In 1929 in San Pedro, a large section of a seaside neighborhood began slipping down a cliff and into the ocean. It had something to do with tectonic shifting. Or maybe God didn't like the homeowners' lawn furniture, and decided to smite the shit out of them. Either way, thanks to the residents' quick thinking, all but two of the street's domiciles were saved -- no mean feat, considering that the collapse was moving at 11 inches per day at its peak. (I'm just going to assume that the two houses that didn't make it were occupied by stoners who were warned repeatedly that they needed to move, but kept saying they'd "get around to it.")
The remains have come to be known as, simply, the Sunken City. They're still there today, although blocked off by a tall steel fence and marked with myriad "No Trespassing" signs. The local residents, showing exactly the amount of respect for law and order a situation like this deserves, took a blowtorch to the fence and cut themselves an opening, so now this armageddon-esque oasis can be enjoyed by all, or at least anyone who's not a huge pussy-ass.
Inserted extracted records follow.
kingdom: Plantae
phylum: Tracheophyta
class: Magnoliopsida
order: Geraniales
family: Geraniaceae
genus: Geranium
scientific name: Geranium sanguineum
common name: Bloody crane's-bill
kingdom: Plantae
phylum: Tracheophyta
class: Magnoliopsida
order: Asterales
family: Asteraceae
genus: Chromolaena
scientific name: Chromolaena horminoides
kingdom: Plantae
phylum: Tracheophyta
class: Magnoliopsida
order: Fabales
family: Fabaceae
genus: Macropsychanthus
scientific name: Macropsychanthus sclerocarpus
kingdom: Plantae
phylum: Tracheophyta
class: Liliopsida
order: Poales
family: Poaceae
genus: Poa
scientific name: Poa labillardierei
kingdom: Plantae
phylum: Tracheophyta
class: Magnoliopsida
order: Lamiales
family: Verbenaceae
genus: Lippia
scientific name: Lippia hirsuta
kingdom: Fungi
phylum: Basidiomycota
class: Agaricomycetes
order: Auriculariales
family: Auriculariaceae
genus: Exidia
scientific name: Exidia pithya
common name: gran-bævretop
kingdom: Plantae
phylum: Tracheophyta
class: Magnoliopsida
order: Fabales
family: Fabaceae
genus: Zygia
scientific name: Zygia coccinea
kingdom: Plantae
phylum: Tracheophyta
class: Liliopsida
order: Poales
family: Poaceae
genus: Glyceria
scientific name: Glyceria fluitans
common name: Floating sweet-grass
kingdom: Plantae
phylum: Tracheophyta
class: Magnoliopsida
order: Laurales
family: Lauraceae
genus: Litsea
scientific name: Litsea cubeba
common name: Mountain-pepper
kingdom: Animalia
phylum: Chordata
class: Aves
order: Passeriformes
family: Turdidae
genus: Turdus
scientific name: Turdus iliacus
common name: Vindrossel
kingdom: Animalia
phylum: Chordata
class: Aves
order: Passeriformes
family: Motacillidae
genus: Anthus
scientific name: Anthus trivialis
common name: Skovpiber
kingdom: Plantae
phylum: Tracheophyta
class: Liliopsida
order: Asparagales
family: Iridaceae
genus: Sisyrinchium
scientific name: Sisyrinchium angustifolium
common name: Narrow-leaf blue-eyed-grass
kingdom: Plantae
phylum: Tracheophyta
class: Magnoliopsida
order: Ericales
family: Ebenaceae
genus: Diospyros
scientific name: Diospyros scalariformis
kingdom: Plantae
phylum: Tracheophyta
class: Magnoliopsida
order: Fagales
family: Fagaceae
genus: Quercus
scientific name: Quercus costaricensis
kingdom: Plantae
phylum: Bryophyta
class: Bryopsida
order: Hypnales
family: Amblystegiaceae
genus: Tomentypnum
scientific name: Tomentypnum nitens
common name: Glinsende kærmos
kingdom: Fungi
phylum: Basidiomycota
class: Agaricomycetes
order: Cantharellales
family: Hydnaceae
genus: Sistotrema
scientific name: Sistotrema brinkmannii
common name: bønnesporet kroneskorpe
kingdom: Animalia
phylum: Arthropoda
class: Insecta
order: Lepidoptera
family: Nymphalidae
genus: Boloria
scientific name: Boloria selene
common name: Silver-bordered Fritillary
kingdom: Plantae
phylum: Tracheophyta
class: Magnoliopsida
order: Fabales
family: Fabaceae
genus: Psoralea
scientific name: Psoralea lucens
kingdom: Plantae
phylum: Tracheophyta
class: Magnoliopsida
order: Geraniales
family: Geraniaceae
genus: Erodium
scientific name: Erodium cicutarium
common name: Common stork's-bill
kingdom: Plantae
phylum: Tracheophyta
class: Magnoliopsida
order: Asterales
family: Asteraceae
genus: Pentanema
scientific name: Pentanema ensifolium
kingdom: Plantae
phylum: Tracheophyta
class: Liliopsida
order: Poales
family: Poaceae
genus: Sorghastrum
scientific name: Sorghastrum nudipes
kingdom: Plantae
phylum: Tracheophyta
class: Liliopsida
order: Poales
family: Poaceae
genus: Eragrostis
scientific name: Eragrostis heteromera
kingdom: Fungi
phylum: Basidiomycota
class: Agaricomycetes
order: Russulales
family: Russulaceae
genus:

On the other side of that fence are massive slabs of pavement, tossed all over the hillside at wild angles, slathered in hyper-vivid graffiti art, like the background of an 80's video game with a name like "Apocalypse SKATE!" Weed-choked roads go shooting off cliffs into nothingness. Old water pipes jut from rock faces. Vertical sewer-pipes rise like stalactites. They shot Donny's funeral scene in The Big Lebowski here. Stop pretending you have somewhere else to be.
- WHAT: Exploring the remains of the Sunken City's lost neighborhood
- WHERE: Trail starts at the southernmost end of South Carolina St in San Pedro
- WHEN: Whenever you damn well please (but don't get caught.)